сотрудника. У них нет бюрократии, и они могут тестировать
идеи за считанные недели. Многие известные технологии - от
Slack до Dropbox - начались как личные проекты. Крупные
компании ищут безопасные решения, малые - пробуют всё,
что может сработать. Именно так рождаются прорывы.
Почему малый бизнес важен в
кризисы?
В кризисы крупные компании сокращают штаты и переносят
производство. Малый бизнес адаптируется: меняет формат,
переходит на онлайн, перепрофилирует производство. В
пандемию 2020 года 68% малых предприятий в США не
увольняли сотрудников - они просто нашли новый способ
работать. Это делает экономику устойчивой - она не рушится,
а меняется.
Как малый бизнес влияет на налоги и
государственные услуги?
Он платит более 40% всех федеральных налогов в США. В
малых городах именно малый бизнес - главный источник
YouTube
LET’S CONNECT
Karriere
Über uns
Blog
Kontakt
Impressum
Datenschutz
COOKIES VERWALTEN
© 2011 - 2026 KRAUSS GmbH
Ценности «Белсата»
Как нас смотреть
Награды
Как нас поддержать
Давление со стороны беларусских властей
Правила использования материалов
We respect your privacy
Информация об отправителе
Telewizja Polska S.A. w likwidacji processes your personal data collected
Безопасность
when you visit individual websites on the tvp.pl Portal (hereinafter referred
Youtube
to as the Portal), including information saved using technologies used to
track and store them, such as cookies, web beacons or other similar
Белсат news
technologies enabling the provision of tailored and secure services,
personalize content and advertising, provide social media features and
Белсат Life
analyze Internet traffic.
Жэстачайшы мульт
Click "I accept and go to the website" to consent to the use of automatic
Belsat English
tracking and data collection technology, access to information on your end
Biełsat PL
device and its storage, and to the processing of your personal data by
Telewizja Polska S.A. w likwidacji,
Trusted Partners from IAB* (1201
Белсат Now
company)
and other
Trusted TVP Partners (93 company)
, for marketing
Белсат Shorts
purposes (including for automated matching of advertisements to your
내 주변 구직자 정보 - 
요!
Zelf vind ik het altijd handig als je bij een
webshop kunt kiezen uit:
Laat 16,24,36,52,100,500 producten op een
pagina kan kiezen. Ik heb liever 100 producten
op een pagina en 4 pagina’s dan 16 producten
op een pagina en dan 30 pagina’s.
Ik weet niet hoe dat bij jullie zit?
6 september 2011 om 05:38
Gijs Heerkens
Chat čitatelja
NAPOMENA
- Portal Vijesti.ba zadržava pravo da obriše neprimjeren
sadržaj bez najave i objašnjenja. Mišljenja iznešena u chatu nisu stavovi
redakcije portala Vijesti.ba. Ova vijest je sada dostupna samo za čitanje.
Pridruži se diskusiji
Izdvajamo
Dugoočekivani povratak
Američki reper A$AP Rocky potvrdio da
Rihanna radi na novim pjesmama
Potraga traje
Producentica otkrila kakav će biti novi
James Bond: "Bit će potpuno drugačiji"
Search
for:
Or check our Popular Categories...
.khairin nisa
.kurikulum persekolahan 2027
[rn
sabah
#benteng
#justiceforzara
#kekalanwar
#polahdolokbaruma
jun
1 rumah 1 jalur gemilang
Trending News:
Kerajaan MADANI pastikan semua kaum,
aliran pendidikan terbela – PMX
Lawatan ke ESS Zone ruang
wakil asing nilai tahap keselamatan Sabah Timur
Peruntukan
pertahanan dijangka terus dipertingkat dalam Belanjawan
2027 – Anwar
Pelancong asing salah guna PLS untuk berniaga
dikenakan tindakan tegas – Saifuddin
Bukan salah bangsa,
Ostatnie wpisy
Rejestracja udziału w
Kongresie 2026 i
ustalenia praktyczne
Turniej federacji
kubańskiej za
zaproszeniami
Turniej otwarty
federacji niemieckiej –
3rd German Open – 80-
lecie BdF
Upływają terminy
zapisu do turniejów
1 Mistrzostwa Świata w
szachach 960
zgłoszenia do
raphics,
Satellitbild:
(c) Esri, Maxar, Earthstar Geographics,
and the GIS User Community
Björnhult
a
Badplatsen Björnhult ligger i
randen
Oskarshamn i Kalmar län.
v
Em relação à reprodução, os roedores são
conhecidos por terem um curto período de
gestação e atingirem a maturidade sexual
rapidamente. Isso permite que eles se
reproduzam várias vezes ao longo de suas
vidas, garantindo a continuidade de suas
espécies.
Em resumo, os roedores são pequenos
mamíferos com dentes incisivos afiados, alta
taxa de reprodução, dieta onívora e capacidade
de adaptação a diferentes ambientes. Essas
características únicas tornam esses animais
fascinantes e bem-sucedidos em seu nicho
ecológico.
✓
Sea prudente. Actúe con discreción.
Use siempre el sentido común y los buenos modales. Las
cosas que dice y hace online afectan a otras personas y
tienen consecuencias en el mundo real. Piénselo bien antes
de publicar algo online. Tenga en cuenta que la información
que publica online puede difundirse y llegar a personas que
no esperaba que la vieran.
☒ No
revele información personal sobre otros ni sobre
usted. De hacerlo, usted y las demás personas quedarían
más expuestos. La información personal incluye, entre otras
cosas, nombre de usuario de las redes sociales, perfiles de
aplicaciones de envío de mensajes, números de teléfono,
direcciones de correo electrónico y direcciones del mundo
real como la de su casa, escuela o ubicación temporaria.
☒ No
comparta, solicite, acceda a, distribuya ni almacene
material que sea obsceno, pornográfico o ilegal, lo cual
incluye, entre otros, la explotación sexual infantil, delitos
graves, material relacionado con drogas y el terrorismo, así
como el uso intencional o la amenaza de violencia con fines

++++++++++++++++++++

__WHAT IS EXPECTED__: Of the lines above, output exactly those from the line bearing "pertahanan dijangka terus" through the line bearing "Em relação à reprodução, os roedores são", inclusive.

__RESULT OF THIS EXERCISE__:
pertahanan dijangka terus dipertingkat dalam Belanjawan
2027 – Anwar
Pelancong asing salah guna PLS untuk berniaga
dikenakan tindakan tegas – Saifuddin
Bukan salah bangsa,
Ostatnie wpisy
Rejestracja udziału w
Kongresie 2026 i
ustalenia praktyczne
Turniej federacji
kubańskiej za
zaproszeniami
Turniej otwarty
federacji niemieckiej –
3rd German Open – 80-
lecie BdF
Upływają terminy
zapisu do turniejów
1 Mistrzostwa Świata w
szachach 960
zgłoszenia do
raphics,
Satellitbild:
(c) Esri, Maxar, Earthstar Geographics,
and the GIS User Community
Björnhult
a
Badplatsen Björnhult ligger i
randen
Oskarshamn i Kalmar län.
v
Em relação à reprodução, os roedores são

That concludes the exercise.